THINGS TO DO:
• A. Answer these questions using the interview about writing and marriage:
(i) According to the interview, how many copies does a self-published book sell on average?
(ii) What is Nick's third book based on?
(iii) In June, where is the second speaker going to speak, and at what event?
• B. Resume the interview about writing and marriage from where it stops.

TEXT PROVIDED:
-*-

You need to know, going into this, that the top 1% of books sell about 5,000 copies a year. A lot of other books only sell a couple hundred copies, maybe per year, but maybe over. If it's self-published, then it's only going to sell about 200 copies on average, and mostly to friends and family. So you probably won't even make back the money that you spend on editing cover, design, interior. So you got to have another motivation is my point and that's got to be equipping people, pointing them toward Christ, and that's where I get paid by my church. You know, I don't have to live off my author income forged by God's grace, because I wouldn't be able to, and so but I have them. I enjoy believing people getting more mileage out of my sermons. You know, seeing them in books, believing God, stretching them further, using them in people's lives. That's incredibly satisfying to me and that's kind of what keeps me going with writing.

Speaker 1:

Yeah, I've got a book. My third book's coming out in two weeks and it's based on a conversation I had with my niece.

Speaker 1:

Yeah, she called me and she said hey, uncle Nick, I don't know what I'm doing. I can't, I don't know where to start. It doesn't make sense to me. What if I do it wrong? She's asking all these questions that everybody has and I thought, well, I'll send you some resources, and got off the phone with her and thought I'm going to have to send her 20 books, and so I really that just came out of a personal experience and decided to sit down and write that. But let's jump on your marriage book for a moment, because one of the things my podcasters do listen for is kind of marriage advice and marriage tips. So what do you believe are some of the most common problems couples face today in marriage?

Speaker 2:

Yeah, so I got a few answers to that, nick. I mean I could talk about this all day. When I talk about speaking, I basically mean doing marriage conferences. I do a few like my wife and I are going to Colorado to speak at a homeschooling conference Kevin Swanson's homeschool conference in a few weeks in June but primarily my speaking is doing marriage conferences at churches and event centers throughout the nation, and so that's really my passion. I've delivered a lot of these messages I don't know how many times lots, and I still enjoy it as much because I'm very passionate about this area.

-*-

AVAILABLE DATA:

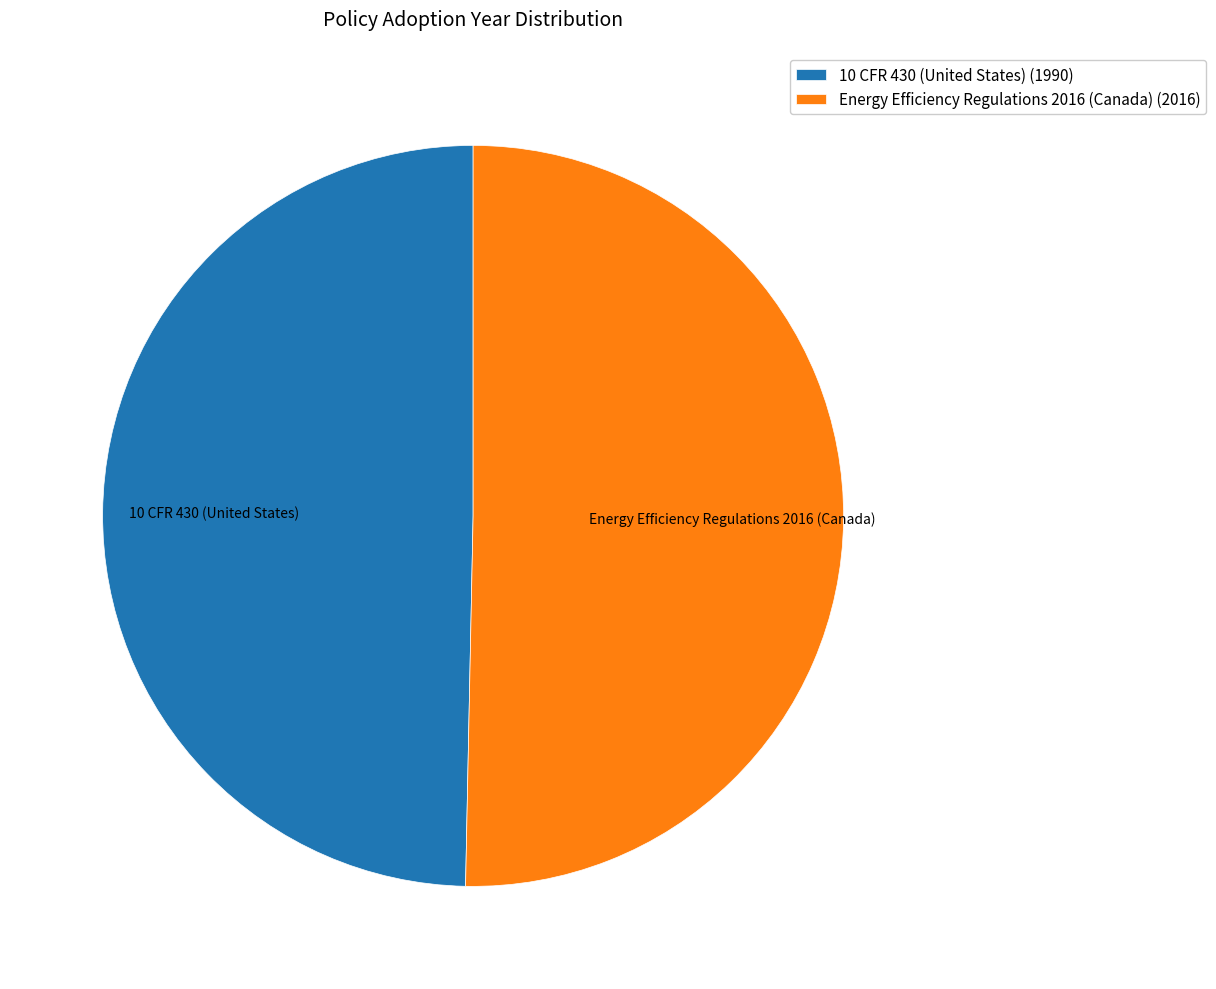

What is the ratio of the value at Energy Efficiency Regulations 2016 (Canada) to the value at 10 CFR 430 (United States)?

1.0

-*-

ANSWERS GIVEN:
• A.
(i) About 200 copies, mostly to friends and family.
(ii) A conversation Nick had with his niece.
(iii) In Colorado, at Kevin Swanson's homeschool conference.

• B.
Speaker 2:

So if you ask me to talk about marriage, you'll probably have to stop me. I'll just go on and on. But the big thing I see, nick, is I see, very sadly, even in the church, people being shaped by the culture versus being shaped by God's word, and I see pastors shrinking away from telling people what scripture says, and I'll give you one example that I hope might be an encouragement. So I'm pastoring a pretty conservative church that has a heart to hear God's word preached boldly, so it's not like a challenging environment. You know, I don't like get up to talk about wives submitting to their husbands and wonder if people are going to throw tomatoes at me or something like that. Well, I was invited to speak at this marriage conference that a radio station was putting on and I didn't know any of the other speakers. So they bring the, they bring the keynote speakers together for a planning session and we're going around the room and one speaker says I'm going to talk about husbands loving their wives. The next speaker, which is a husband and wife team, they said we're going to talk about communication and I thought, well, you know, there's a message for husbands, let's have a message for wives. I said I'll talk about wives submitting to their husbands, and it's just like the whole room just goes silent, you know, everyone's heads go down and it's like, you know, did he just say? Did he just say he's going to talk about wives submitting to their husbands, and so that kind of cause.

Speaker 2:

I'm sort of used to my nice conservative, biblical environment, you know, preaching the word, and if people want me to go to a marriage conference at their church, they they probably know what they're going to get, that I'm going to talk about marriage very biblically, and this was clearly a more liberal environment than I'm used to. And I'm getting to a point with this. So I asked them, I said, would you guys just trust me to handle this topic delicately? And this one guy, he pipes up finally after someone speaks and goes.

Speaker 2:

You know well, I don't really like to use the word submission. I use the word defer and I'm like you know, the Bible uses the word submission. It's repeated. It's not like it's not a vague shadowy. You know, it's like wives submit. That occurs four or five times. Titus 2, older women teach younger women to obey their husbands at this conference. And this is what was fascinating, nick. I don't think I'm the best preacher or something like that, but my message got good feedback because I think God's people desire truth and it's refreshing for them when it's preached clearly.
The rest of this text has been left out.